Ja, Artikel zum Hören sind nicht nur ein Hype, sondern eine Reaktion auf ein neues Bedürfnis der Nutzerschaft. Mittlerweile reservieren sich Konsumenten neben der Arbeit oder in der Freizeit weniger Zeit um Medieninhalte zu konsumieren, sondern ergänzen Tätigkeiten wie Hausputz, Sporttreiben, Spazieren gehen oder Pendeln. Dabei können sie weniger lesen – aber die Ohren sind offen. Und das trifft auf die Bereitschaft, relevante Inhalten zu konsumieren. Allerdings: Viele Medien bieten im Verhältnis zu langen Texten noch deutlich weniger Audio an. Hier gibt es noch viel Potential für Produktideen. Der Vorteil: Mit diesen Audio-Angeboten werden Paid-Angebote attraktiver. Zwar müssen bestimmte zeitliche Ressourcen für diese Angebote im Redaktionsalltag eingeplant werden, dafür ist die technische Umsetzung simpel.

Mein Tipp

Setzen Sie unbedingt auf echte Stimmen.
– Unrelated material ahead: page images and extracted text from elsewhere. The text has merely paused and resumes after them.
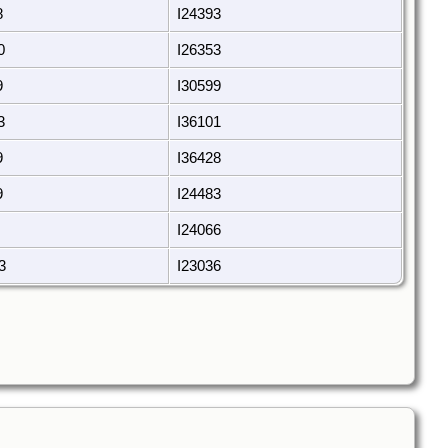
8
I24393
0
I26353
9
I30599
3
I36101
9
I36428
9
I24483
I24066
3
I23036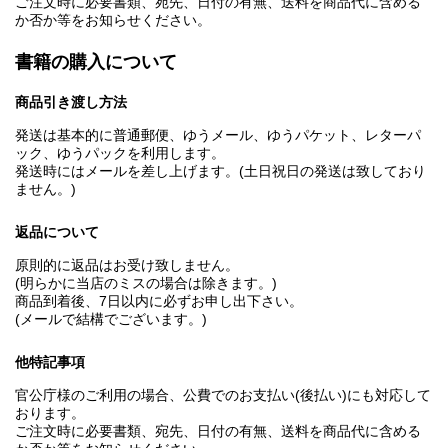
ご注文時に必要書類、宛先、日付の有無、送料を商品代に含める
か否か等をお知らせください。
書籍の購入について
商品引き渡し方法
発送は基本的に普通郵便、ゆうメール、ゆうパケット、レターパ
ック、ゆうパックを利用します。
発送時にはメールを差し上げます。(土日祝日の発送は致しており
ません。)
返品について
原則的に返品はお受け致しません。
(明らかに当店のミスの場合は除きます。)
商品到着後、7日以内に必ずお申し出下さい。
(メールで結構でございます。)
他特記事項
官公庁様のご利用の場合、公費でのお支払い(後払い)にも対応して
おります。
ご注文時に必要書類、宛先、日付の有無、送料を商品代に含める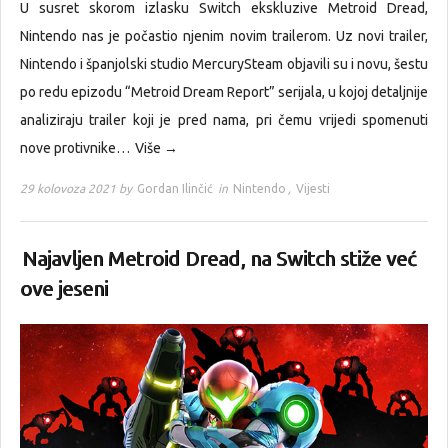
U susret skorom izlasku Switch ekskluzive Metroid Dread,
Nintendo nas je počastio njenim novim trailerom. Uz novi trailer,
Nintendo i španjolski studio MercurySteam objavili su i novu, šestu
po redu epizodu “Metroid Dream Report” serijala, u kojoj detaljnije
analiziraju trailer koji je pred nama, pri čemu vrijedi spomenuti
nove protivnike…
Više →
29 kolovoza 2021 by
Gordan Ilinčić
in
Nintendo
,
Vijesti
Najavljen Metroid Dread, na Switch stiže već
ove jeseni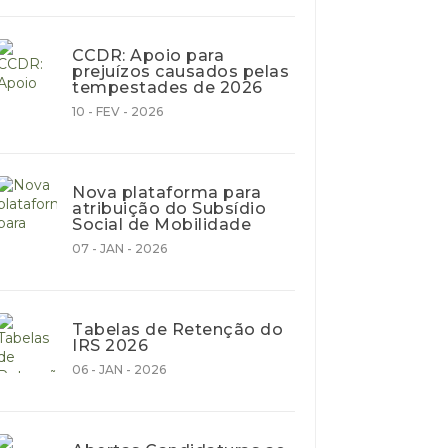
CCDR: Apoio para
prejuízos causados pelas
tempestades de 2026
10 - FEV - 2026
Nova plataforma para
atribuição do Subsídio
Social de Mobilidade
07 - JAN - 2026
Tabelas de Retenção do
IRS 2026
06 - JAN - 2026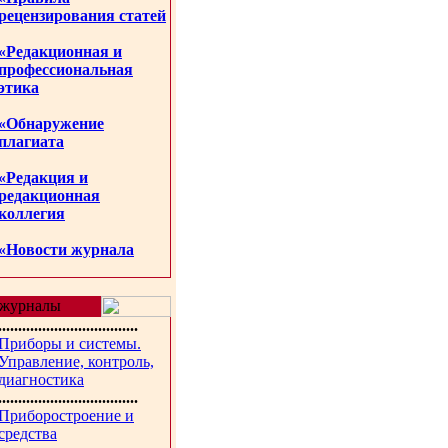
рецензирования статей
«Редакционная и
профессиональная
этика
«Обнаружение
плагиата
«Редакция и
редакционная
коллегия
«Новости журнала
журналы
...................................
Приборы и системы.
Управление, контроль,
диагностика
...................................
Приборостроение и
средства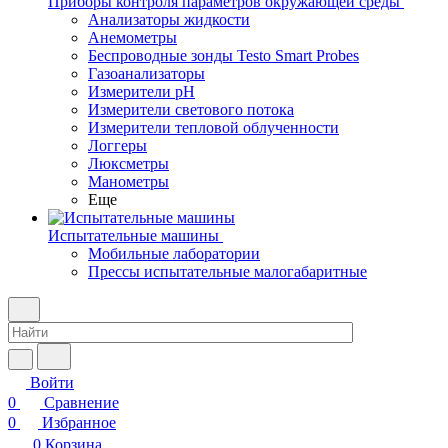
Приборы контроля параметров окружающей среды
Анализаторы жидкости
Анемометры
Беспроводные зонды Testo Smart Probes
Газоанализаторы
Измерители pH
Измерители светового потока
Измерители тепловой облученности
Логгеры
Люксметры
Манометры
Еще
Испытательные машины
Мобильные лаборатории
Прессы испытательные малогабаритные
Войти
0
Сравнение
0
Избранное
0
Корзина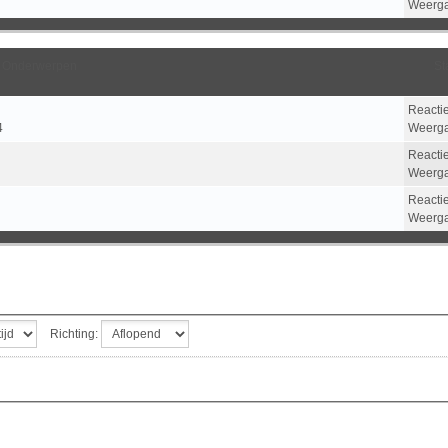
Weerg
Onderwerpen
St
Reacti
4
Weerg
Reacti
Weerg
Reacti
Weerg
Richting: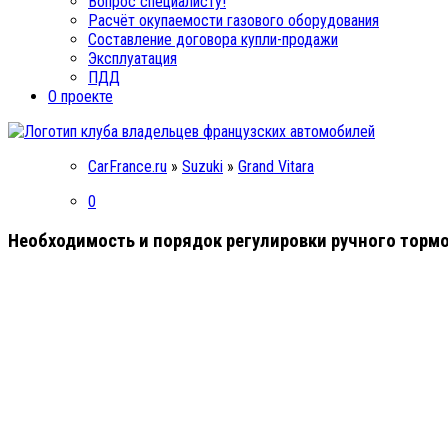
Вопрос специалисту!
Расчёт окупаемости газового оборудования
Составление договора купли-продажи
Эксплуатация
ПДД
О проекте
CarFrance.ru
»
Suzuki
»
Grand Vitara
0
Необходимость и порядок регулировки ручного тормоз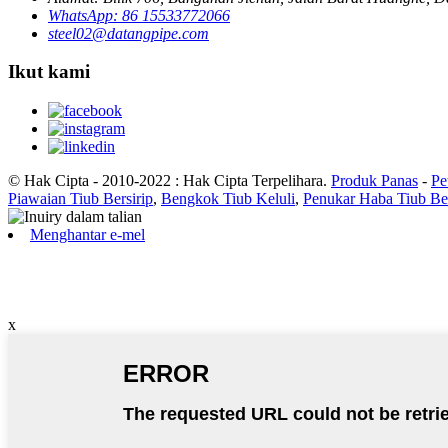
WhatsApp: 86 15533772066
steel02@datangpipe.com
Ikut kami
© Hak Cipta - 2010-2022 : Hak Cipta Terpelihara.
Produk Panas
-
Pe
Piawaian Tiub Bersirip
,
Bengkok Tiub Keluli
,
Penukar Haba Tiub Be
Menghantar e-mel
x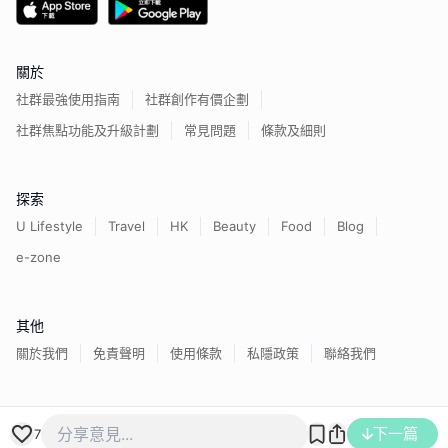
關於
社群最強使用指南
社群創作有價企劃
社群焦點功能及升級計劃
常見問題
條款及細則
探索
U Lifestyle
Travel
HK
Beauty
Food
Blog
e-zone
其他
關於我們
免責聲明
使用條款
私隱政策
聯絡我們
香港經濟日報版權所有©
2026
下一篇
7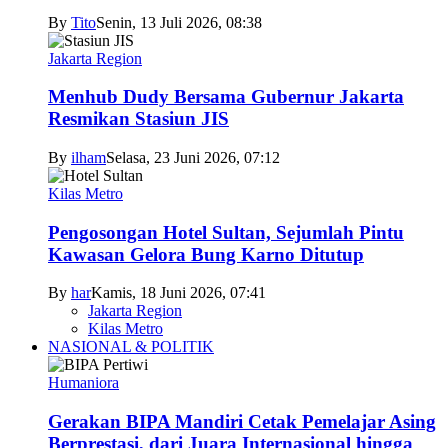
By
Tito
Senin, 13 Juli 2026, 08:38
Jakarta Region
Menhub Dudy Bersama Gubernur Jakarta
Resmikan Stasiun JIS
By
ilham
Selasa, 23 Juni 2026, 07:12
Kilas Metro
Pengosongan Hotel Sultan, Sejumlah Pintu
Kawasan Gelora Bung Karno Ditutup
By
har
Kamis, 18 Juni 2026, 07:41
Jakarta Region
Kilas Metro
NASIONAL & POLITIK
Humaniora
Gerakan BIPA Mandiri Cetak Pemelajar Asing
Berprestasi, dari Juara Internasional hingga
Zwar gibt es Start-ups, die mittlerweile sogar mit deutlich verbesserten Text-to-Speech-Angeboten vorstellig werden, aber ein wichtiges Detail können sie noch nicht abdecken: die Empathie der Stimme. Die fehlt trotz dem Buzzword „Künstlicher Intelligenz“ in der Produktwerbung. Sie müssen auf der anderen Seite aber auch nicht auf externe Studios zurückgreifen. Viele Printkollegen haben auch schon beim Radio gearbeitet. Hören Sie sich in Ihrem Team um. Auch wenn es damit keine Erfahrung gibt: Mit ein wenig Sprechtraining lassen sich schnell Erfolge erzielen. Der Bedarf an Audio wird in den nächsten Jahren nicht zurückgehen. Audio ist sinnvoll und wird mittelfristig zu einem ordentlichen digitalen Nachrichtenangebot dazugehören.

Daniel Fiene

ist Medienjournalist und Begründer des Podcasts „Was mit Medien“.